* [Assigned task]
Return the lines below as a JSON list of strings, one string per line, with blank lines omitted. Leave the pictures out of the answer.

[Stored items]

-*-

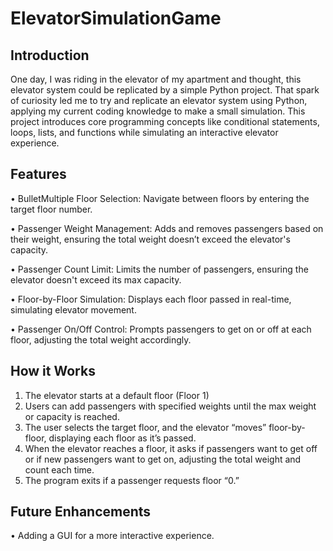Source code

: # ElevatorSimulationGame

## Introduction
One day, I was riding in the elevator of my apartment and thought, this elevator system could be replicated by a simple Python project. That spark of curiosity led me to try and replicate an elevator system using Python, applying my current coding knowledge to make a small simulation. This project introduces core programming concepts like conditional statements, loops, lists, and functions while simulating an interactive elevator experience.

## Features
• BulletMultiple Floor Selection: Navigate between floors by entering the target floor number.

• Passenger Weight Management: Adds and removes passengers based on their weight, ensuring the total weight doesn’t exceed the elevator's capacity.

• Passenger Count Limit: Limits the number of passengers, ensuring the elevator doesn't exceed its max capacity.

• Floor-by-Floor Simulation: Displays each floor passed in real-time, simulating elevator movement.

• Passenger On/Off Control: Prompts passengers to get on or off at each floor, adjusting the total weight accordingly.

## How it Works 
1. The elevator starts at a default floor (Floor 1)
2. Users can add passengers with specified weights until the max weight or capacity is reached.
3. The user selects the target floor, and the elevator “moves” floor-by-floor, displaying each floor as it’s passed.
4. When the elevator reaches a floor, it asks if passengers want to get off or if new passengers want to get on, adjusting the total weight and count each time.
5. The program exits if a passenger requests floor “0.”

## Future Enhancements 
• Adding a GUI for a more interactive experience.

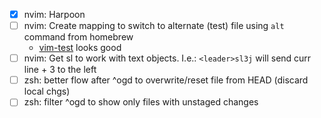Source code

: - [x] nvim: Harpoon
- [ ] nvim: Create mapping to switch to alternate (test) file using `alt`
  command from homebrew
  - [vim-test](https://github.com/vim-test/vim-test) looks good
- [ ] nvim: Get <leader>sl to work with text objects. I.e.: `<leader>sl3j` will
  send curr line + 3 to the left
- [ ] zsh: better flow after ^ogd to overwrite/reset file from HEAD (discard local chgs)
- [ ] zsh: filter ^ogd to show only files with unstaged changes
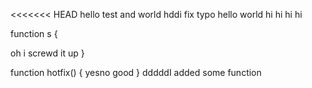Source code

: <<<<<<< HEAD
hello test  and world
hddi fix typo
hello world
hi hi hi hi

function s
{


oh i screwd it up
}

function hotfix()
{
 yesno good
}
dddddI added some function
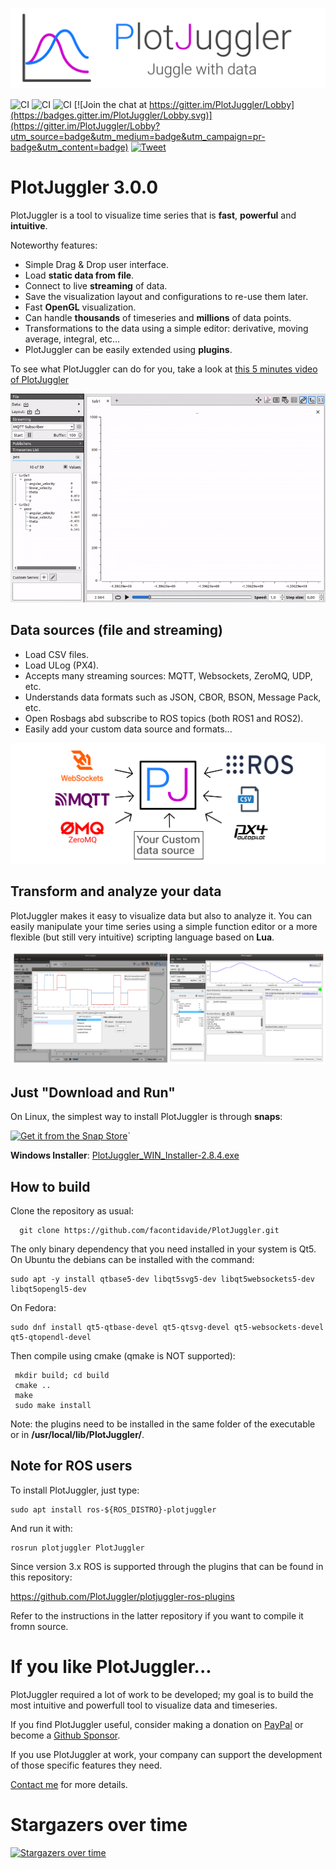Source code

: ![PlotJuggler](docs/plotjuggler3_banner.svg)


 ![CI](https://github.com/facontidavide/PlotJuggler/workflows/ros1/badge.svg) ![CI](https://github.com/facontidavide/PlotJuggler/workflows/ros2/badge.svg) ![CI](https://github.com/facontidavide/PlotJuggler/workflows/win/badge.svg) [![Join the chat at https://gitter.im/PlotJuggler/Lobby](https://badges.gitter.im/PlotJuggler/Lobby.svg)](https://gitter.im/PlotJuggler/Lobby?utm_source=badge&utm_medium=badge&utm_campaign=pr-badge&utm_content=badge) [![Tweet](https://img.shields.io/twitter/url/http/shields.io.svg?style=social)](https://twitter.com/intent/tweet?text=I%20use%20PlotJuggler%20and%20it%20is%20amazing%0D%0A&url=https://github.com/facontidavide/PlotJuggler&via=facontidavide&hashtags=dataviz,plotjuggler,GoROS,PX4)

# PlotJuggler 3.0.0

PlotJuggler is a tool to visualize time series that is **fast**, **powerful** and  **intuitive**.

Noteworthy features:

- Simple Drag & Drop user interface.
- Load __static data from file__. 
- Connect to live __streaming__ of data.
- Save the visualization layout and configurations to re-use them later.
- Fast **OpenGL** visualization.
- Can handle **thousands** of timeseries and **millions** of data points.
- Transformations to  the data using a simple editor: derivative, moving average, integral, etc…
- PlotJuggler can be easily extended using __plugins__.

To see what PlotJuggler can do for you, take a look at [this 5 minutes video of PlotJuggler](https://vimeo.com/214389001) 

![PlotJuggler](docs/plotjuggler3.gif)


## Data sources (file and streaming)

- Load CSV files.
- Load ULog (PX4).
- Accepts many streaming sources: MQTT, Websockets, ZeroMQ, UDP, etc.
- Understands data formats such as JSON, CBOR, BSON, Message Pack, etc.
- Open Rosbags abd subscribe to ROS topics (both ROS1 and ROS2).
- Easily add your custom data source and formats...

![](docs/data_sources.svg)

## Transform and analyze your data
PlotJuggler makes it easy to visualize data but also to analyze it.
You can easily manipulate your time series using a simple function editor or a more flexible (but still very intuitive) scripting language based on **Lua**.

![](docs/curve_editor.png)


## Just "Download and Run" 

On Linux, the simplest way to install PlotJuggler is through **snaps**:

[![Get it from the Snap Store](https://snapcraft.io/static/images/badges/en/snap-store-white.svg)](https://snapcraft.io/plotjuggler)`
    
**Windows Installer**: [PlotJuggler_WIN_Installer-2.8.4.exe](https://github.com/facontidavide/PlotJuggler/releases/download/2.8.4/PlotJuggler_WIN_Installer-2.8.4.exe)

## How to build

Clone the repository as usual:

      git clone https://github.com/facontidavide/PlotJuggler.git

The only binary dependency that you need installed in your system is Qt5. 
On Ubuntu the debians can be installed with the command:

    sudo apt -y install qtbase5-dev libqt5svg5-dev libqt5websockets5-dev libqt5opengl5-dev
    
On Fedora:

    sudo dnf install qt5-qtbase-devel qt5-qtsvg-devel qt5-websockets-devel qt5-qtopendl-devel
    
Then compile using cmake (qmake is NOT supported):

     mkdir build; cd build
     cmake ..
     make
     sudo make install
 
 Note: the plugins need to be installed in the same folder of the executable or in __/usr/local/lib/PlotJuggler/__.

## Note for ROS users

To install PlotJuggler, just type:

    sudo apt install ros-${ROS_DISTRO}-plotjuggler
       
And run it with:

    rosrun plotjuggler PlotJuggler  

Since version 3.x ROS is supported through the plugins that can be found in this repository:

https://github.com/PlotJuggler/plotjuggler-ros-plugins

Refer to the instructions in the latter repository if you want to compile it fromn source.


# If you like PlotJuggler...

PlotJuggler required a lot of work to be developed; my goal is to build the most 
intuitive and powerfull tool to visualize data and timeseries.

If you find PlotJuggler useful, consider making a donation on [PayPal](https://www.paypal.me/facontidavide) or become a 
[Github Sponsor](https://github.com/sponsors/facontidavide).


If you use PlotJuggler at work, your company can support the development of those specific features they need.

[Contact me](https://www.plotjuggler.io/support) for more details.


# Stargazers over time

[![Stargazers over time](https://starchart.cc/facontidavide/PlotJuggler.svg)](https://starchart.cc/facontidavide/PlotJuggler)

-*-

* [Answer]
[
  "Source code",
  ": # ElevatorSimulationGame",
  "## Introduction",
  "One day, I was riding in the elevator of my apartment and thought, this elevator system could be replicated by a simple Python project. That spark of curiosity led me to try and replicate an elevator system using Python, applying my current coding knowledge to make a small simulation. This project introduces core programming concepts like conditional statements, loops, lists, and functions while simulating an interactive elevator experience.",
  "## Features",
  "• BulletMultiple Floor Selection: Navigate between floors by entering the target floor number.",
  "• Passenger Weight Management: Adds and removes passengers based on their weight, ensuring the total weight doesn’t exceed the elevator's capacity.",
  "• Passenger Count Limit: Limits the number of passengers, ensuring the elevator doesn't exceed its max capacity.",
  "• Floor-by-Floor Simulation: Displays each floor passed in real-time, simulating elevator movement.",
  "• Passenger On/Off Control: Prompts passengers to get on or off at each floor, adjusting the total weight accordingly.",
  "## How it Works ",
  "1. The elevator starts at a default floor (Floor 1)",
  "2. Users can add passengers with specified weights until the max weight or capacity is reached.",
  "3. The user selects the target floor, and the elevator “moves” floor-by-floor, displaying each floor as it’s passed.",
  "4. When the elevator reaches a floor, it asks if passengers want to get off or if new passengers want to get on, adjusting the total weight and count each time.",
  "5. The program exits if a passenger requests floor “0.”",
  "## Future Enhancements ",
  "• Adding a GUI for a more interactive experience.",
  "Source code",
  ": - [x] nvim: Harpoon",
  "- [ ] nvim: Create mapping to switch to alternate (test) file using `alt`",
  "  command from homebrew",
  "  - [vim-test](https://github.com/vim-test/vim-test) looks good",
  "- [ ] nvim: Get <leader>sl to work with text objects. I.e.: `<leader>sl3j` will",
  "  send curr line + 3 to the left",
  "- [ ] zsh: better flow after ^ogd to overwrite/reset file from HEAD (discard local chgs)",
  "- [ ] zsh: filter ^ogd to show only files with unstaged changes",
  "Source code",
  ": <<<<<<< HEAD",
  "hello test  and world",
  "hddi fix typo",
  "hello world",
  "hi hi hi hi",
  "function s",
  "{",
  "oh i screwd it up",
  "}",
  "function hotfix()",
  "{",
  " yesno good",
  "}",
  "dddddI added some function",
  "Source code",
  ": ![PlotJuggler](docs/plotjuggler3_banner.svg)",
  " ![CI](https://github.com/facontidavide/PlotJuggler/workflows/ros1/badge.svg) ![CI](https://github.com/facontidavide/PlotJuggler/workflows/ros2/badge.svg) ![CI](https://github.com/facontidavide/PlotJuggler/workflows/win/badge.svg) [![Join the chat at https://gitter.im/PlotJuggler/Lobby](https://badges.gitter.im/PlotJuggler/Lobby.svg)](https://gitter.im/PlotJuggler/Lobby?utm_source=badge&utm_medium=badge&utm_campaign=pr-badge&utm_content=badge) [![Tweet](https://img.shields.io/twitter/url/http/shields.io.svg?style=social)](https://twitter.com/intent/tweet?text=I%20use%20PlotJuggler%20and%20it%20is%20amazing%0D%0A&url=https://github.com/facontidavide/PlotJuggler&via=facontidavide&hashtags=dataviz,plotjuggler,GoROS,PX4)",
  "# PlotJuggler 3.0.0",
  "PlotJuggler is a tool to visualize time series that is **fast**, **powerful** and  **intuitive**.",
  "Noteworthy features:",
  "- Simple Drag & Drop user interface.",
  "- Load __static data from file__. ",
  "- Connect to live __streaming__ of data.",
  "- Save the visualization layout and configurations to re-use them later.",
  "- Fast **OpenGL** visualization.",
  "- Can handle **thousands** of timeseries and **millions** of data points.",
  "- Transformations to  the data using a simple editor: derivative, moving average, integral, etc…",
  "- PlotJuggler can be easily extended using __plugins__.",
  "To see what PlotJuggler can do for you, take a look at [this 5 minutes video of PlotJuggler](https://vimeo.com/214389001) ",
  "![PlotJuggler](docs/plotjuggler3.gif)",
  "## Data sources (file and streaming)",
  "- Load CSV files.",
  "- Load ULog (PX4).",
  "- Accepts many streaming sources: MQTT, Websockets, ZeroMQ, UDP, etc.",
  "- Understands data formats such as JSON, CBOR, BSON, Message Pack, etc.",
  "- Open Rosbags abd subscribe to ROS topics (both ROS1 and ROS2).",
  "- Easily add your custom data source and formats...",
  "![](docs/data_sources.svg)",
  "## Transform and analyze your data",
  "PlotJuggler makes it easy to visualize data but also to analyze it.",
  "You can easily manipulate your time series using a simple function editor or a more flexible (but still very intuitive) scripting language based on **Lua**.",
  "![](docs/curve_editor.png)",
  "## Just \"Download and Run\" ",
  "On Linux, the simplest way to install PlotJuggler is through **snaps**:",
  "[![Get it from the Snap Store](https://snapcraft.io/static/images/badges/en/snap-store-white.svg)](https://snapcraft.io/plotjuggler)`",
  "**Windows Installer**: [PlotJuggler_WIN_Installer-2.8.4.exe](https://github.com/facontidavide/PlotJuggler/releases/download/2.8.4/PlotJuggler_WIN_Installer-2.8.4.exe)",
  "## How to build",
  "Clone the repository as usual:",
  "      git clone https://github.com/facontidavide/PlotJuggler.git",
  "The only binary dependency that you need installed in your system is Qt5. ",
  "On Ubuntu the debians can be installed with the command:",
  "    sudo apt -y install qtbase5-dev libqt5svg5-dev libqt5websockets5-dev libqt5opengl5-dev",
  "On Fedora:",
  "    sudo dnf install qt5-qtbase-devel qt5-qtsvg-devel qt5-websockets-devel qt5-qtopendl-devel",
  "Then compile using cmake (qmake is NOT supported):",
  "     mkdir build; cd build",
  "     cmake ..",
  "     make",
  "     sudo make install",
  " Note: the plugins need to be installed in the same folder of the executable or in __/usr/local/lib/PlotJuggler/__.",
  "## Note for ROS users",
  "To install PlotJuggler, just type:",
  "    sudo apt install ros-${ROS_DISTRO}-plotjuggler",
  "And run it with:",
  "    rosrun plotjuggler PlotJuggler  ",
  "Since version 3.x ROS is supported through the plugins that can be found in this repository:",
  "https://github.com/PlotJuggler/plotjuggler-ros-plugins",
  "Refer to the instructions in the latter repository if you want to compile it fromn source.",
  "# If you like PlotJuggler...",
  "PlotJuggler required a lot of work to be developed; my goal is to build the most ",
  "intuitive and powerfull tool to visualize data and timeseries.",
  "If you find PlotJuggler useful, consider making a donation on [PayPal](https://www.paypal.me/facontidavide) or become a ",
  "[Github Sponsor](https://github.com/sponsors/facontidavide).",
  "If you use PlotJuggler at work, your company can support the development of those specific features they need.",
  "[Contact me](https://www.plotjuggler.io/support) for more details.",
  "# Stargazers over time",
  "[![Stargazers over time](https://starchart.cc/facontidavide/PlotJuggler.svg)](https://starchart.cc/facontidavide/PlotJuggler)"
]